Question

Evaluate the surface integral

z dS where S is the part of the plane 4x+3y+z=12 that lies in the first octant.

Answer 1

\[\int\limits_{?}^{?} z DS\]

Answer 2

@Phi did one similar a while back, here's the link. http://assets.openstudy.com/updates/attachments/514bb348e4b05e69bface25f-phi-1364172797512-evaluatethesurfaceintegral.pdf

Answer 3

@mathmale

Answer 4

For a scalar function:
\[\int\limits_{S}^{} f(x,y,z) dS = \int\limits_{R}^{} \int\limits_{}^{} f(x(u,v),y(u,v),z(u,v))*|r_{u} \times r_{v}| dA\]

Answer 5

You have to rewrite the surface in parametric form.
Sorry, if I'm no help. ;-;

Answer 6

rewrite the equation of the surface*

Answer 7

so z=12-4x-3y parametizes the surface...

Answer 8

r(u,v) = <u, v, 12 - 4u - 3v>

Answer 9

You can rewrite the function in terms of u and v now, or do that after the cross product.

Answer 10

right or (x,y, 12-4x-3y)

Answer 11

Uh, sure.
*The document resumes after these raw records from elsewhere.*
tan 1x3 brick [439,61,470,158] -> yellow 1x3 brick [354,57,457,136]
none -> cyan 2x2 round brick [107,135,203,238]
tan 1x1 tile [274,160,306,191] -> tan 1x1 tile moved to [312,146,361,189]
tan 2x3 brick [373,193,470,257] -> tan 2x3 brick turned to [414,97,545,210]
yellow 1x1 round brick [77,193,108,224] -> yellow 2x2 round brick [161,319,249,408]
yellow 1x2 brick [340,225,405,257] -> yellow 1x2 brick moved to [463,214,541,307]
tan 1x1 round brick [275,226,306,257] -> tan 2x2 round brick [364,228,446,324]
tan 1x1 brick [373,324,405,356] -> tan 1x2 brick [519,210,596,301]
Find the partial derivative of the function wrt u and v.

Answer 12

Um, Idk what you did there.

Answer 13

F wrt u=-4, wrt v=-3

Answer 14

those are the partials^

Answer 15

No the partial derivative of the vector function:
r(x,y) = <x, y, 12 - 3x- 4y>
With respect to x and y.

Answer 16

We need to cross product rx and ry. Then find the magnitude.

Answer 17

idk what you are saying?

Answer 18

I know. Calculus sucks in typing.

Answer 19

OH nvm. ok so <1,1, 12-3x-4y> right?

Answer 20

No, we need partial derivative of x and y separately.
rx = <1, 0, -3>

Answer 21

Your (x,y, 12-4x-3y) appeals to me because it expresses three variables in terms of just two: x and y.
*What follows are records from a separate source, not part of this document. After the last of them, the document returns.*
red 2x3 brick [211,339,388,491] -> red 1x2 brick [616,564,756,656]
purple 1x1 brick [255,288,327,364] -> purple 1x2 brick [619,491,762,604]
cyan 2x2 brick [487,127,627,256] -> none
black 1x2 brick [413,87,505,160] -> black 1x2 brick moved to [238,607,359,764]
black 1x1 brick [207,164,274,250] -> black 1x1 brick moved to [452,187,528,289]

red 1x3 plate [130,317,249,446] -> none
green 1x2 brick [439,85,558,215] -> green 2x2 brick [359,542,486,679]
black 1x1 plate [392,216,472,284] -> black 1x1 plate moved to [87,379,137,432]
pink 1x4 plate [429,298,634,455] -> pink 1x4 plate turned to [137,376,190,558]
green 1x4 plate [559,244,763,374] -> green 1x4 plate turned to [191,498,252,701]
Unfortunately, it's been some months since I last did problems of this nature, and I'd have to review that material to be of significant help. iPwnBunnies seems to be current and well informed, so I'd encourage you two to continue working together on this problem.

Answer 22

Yes, it's a parametric form of the surface lol. Since for the surface, z is a function of x and y.

Answer 23

Need it for the working definition of a surface integral.

Answer 24

oh sorry I didn't understand what you were asking for

Answer 25

ry= <0,1,-4>

Answer 26

Oh crap, I think I mixed up the coefficients for the equation of the surface.

Answer 27

yeah you did. but fixing it would be <1,0,-4> and <0, 1, -3>

Answer 28

for rx and ry respectively

Answer 29

z = 12 - 4x - 3y
r(x, y) = <x, y, 12 - 4x - 3y>
rx = <1,0,-4>
ry = <0, 1, -3>

Good. Can you cross product rx and ry, and find the magnitude?

Answer 30

<4, -3, 1> magnitude of sqrt(16+9+1) or sqrt(26)

Answer 31

Good, let's go back to the working definition. I'll just draw it.

Answer 32

We have the cross product done. Our function is not in terms of x and y yet doh. We can get it from the parametric form of the surface though.